A common modern example of this layering feature of REST is the use of Content Delivery Networks (CDNs) to deliver unchanging
static assets to clients more quickly, by storing the response from the origin server in intermediate servers more
closely located to the client making a request.

This allows content to be delivered more quickly to the end user and reduces load on the origin server.

Not as exciting for web application developers as the uniform interface, at least in our opinion, but useful
nonetheless.

=== An Optional Constraint: Code-On-Demand

We called The Layered System constraint the final "`required`" constraint because
Fielding mentions one additional constraint on a RESTful system. This Code On Demand constraint is somewhat awkwardly
described as "`optional`" (Section 5.1.7).

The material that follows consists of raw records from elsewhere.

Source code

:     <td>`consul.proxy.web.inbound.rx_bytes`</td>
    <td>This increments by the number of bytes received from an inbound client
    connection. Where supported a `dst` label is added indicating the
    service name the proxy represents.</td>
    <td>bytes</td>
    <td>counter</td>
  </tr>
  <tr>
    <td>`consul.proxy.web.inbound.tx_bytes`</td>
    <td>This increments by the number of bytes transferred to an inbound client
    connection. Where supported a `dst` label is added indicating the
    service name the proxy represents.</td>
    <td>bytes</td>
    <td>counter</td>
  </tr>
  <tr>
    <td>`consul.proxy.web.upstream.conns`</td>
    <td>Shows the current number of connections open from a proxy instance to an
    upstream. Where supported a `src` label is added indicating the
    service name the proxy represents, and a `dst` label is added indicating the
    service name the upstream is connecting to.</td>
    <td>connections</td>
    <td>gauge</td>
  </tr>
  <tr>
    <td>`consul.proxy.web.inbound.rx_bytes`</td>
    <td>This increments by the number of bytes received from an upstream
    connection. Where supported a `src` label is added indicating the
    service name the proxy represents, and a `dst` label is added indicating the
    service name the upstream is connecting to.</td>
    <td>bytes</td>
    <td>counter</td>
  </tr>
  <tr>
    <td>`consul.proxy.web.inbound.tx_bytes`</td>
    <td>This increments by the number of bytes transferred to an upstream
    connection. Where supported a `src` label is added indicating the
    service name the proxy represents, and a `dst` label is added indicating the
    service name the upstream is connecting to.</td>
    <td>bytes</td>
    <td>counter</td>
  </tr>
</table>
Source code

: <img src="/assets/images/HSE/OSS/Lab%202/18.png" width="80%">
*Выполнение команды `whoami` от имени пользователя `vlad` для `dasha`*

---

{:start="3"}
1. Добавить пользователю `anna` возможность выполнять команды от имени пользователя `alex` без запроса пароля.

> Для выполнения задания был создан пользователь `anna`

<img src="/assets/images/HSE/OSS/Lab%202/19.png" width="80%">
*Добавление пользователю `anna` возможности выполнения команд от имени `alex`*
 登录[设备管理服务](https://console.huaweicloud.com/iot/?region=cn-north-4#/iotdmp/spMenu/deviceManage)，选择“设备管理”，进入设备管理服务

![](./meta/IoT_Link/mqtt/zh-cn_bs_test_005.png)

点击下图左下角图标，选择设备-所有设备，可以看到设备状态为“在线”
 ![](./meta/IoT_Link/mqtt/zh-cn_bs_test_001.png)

In this section, Fielding says:

[quote, Roy Fielding, Architectural Styles and the Design of Network-based Software Architectures]
____
REST allows client functionality to be extended by downloading and executing code in the form of applets or scripts. This
simplifies clients by reducing the number of features required to be pre-implemented. Allowing features to be downloaded
after deployment improves system extensibility. However, it also reduces visibility, and thus is only an optional constraint
within REST.
____

So, scripting was and is a native aspect of the original RESTful model of the web, and thus
should of course be allowed in a Hypermedia-Driven Application.

However, in a Hypermedia-Driven Application the presence of scripting should _not_ change the fundamental networking
model: hypermedia should continue to be the engine of application state, server communication should still consist of
hypermedia exchanges rather than, for example, JSON data exchanges, and so on. (JSON Data API's certainly have their
place; in Chapter 10 we'll discuss when and how to use them).

Today, unfortunately, the scripting layer of the web, JavaScript, is quite often used to _replace_, rather than augment
the hypermedia model.  We will elaborate in a later chapter what scripting that does not replace the underlying hypermedia
system of the web looks like.

== Conclusion

After this deep dive into the components and concepts behind hypermedia systems -- including Roy Fielding's insights into their operation -- we hope you have much better understanding of REST,
and in particular, of the uniform interface and HATEOAS. We hope you can see _why_ these characteristics make hypermedia
systems so flexible.

If you were not aware of the full significance of REST and HATEOAS before now, don't feel bad: it took some of us over a decade of
working in web development, and building a hypermedia-oriented library to boot, to understand the
special nature of HTML, hypermedia and the web!


:sectnums!:

[.html-note]
== HTML Notes: HTML5 Soup

[quote,Confucius]
The beginning of wisdom is to call things by their right names.

Elements like `<section>`, `<article>`, `<nav>`, `<header>`, `<footer>`, `<figure>` have become a sort of shorthand for HTML.

By using these elements, a page can make false promises, like `<article>` elements being self-contained, reusable entities, to clients like browsers, search engines and scrapers that can't know better. To avoid this:

* Make sure that the element you're using fits your use case. Check the HTML spec.
* Don't try to be specific when you can't or don't need to.
  Sometimes, `<div>` is fine.

(((HTML, spec)))
The most authoritative resource for learning about HTML is the HTML specification.
The current specification lives on link:https://html.spec.whatwg.org/multipage[].footnote:[
The single-page version is too slow to load and render on most computers. 
There's also a developers' edition at /dev, but the standard version has nicer styling.]
There's no need to rely on hearsay to keep up with developments in HTML.

Section 4 of the spec features a list of all available elements,
including what they represent, where they can occur, and what they are allowed to contain.
It even tells you when you're allowed to leave out closing tags!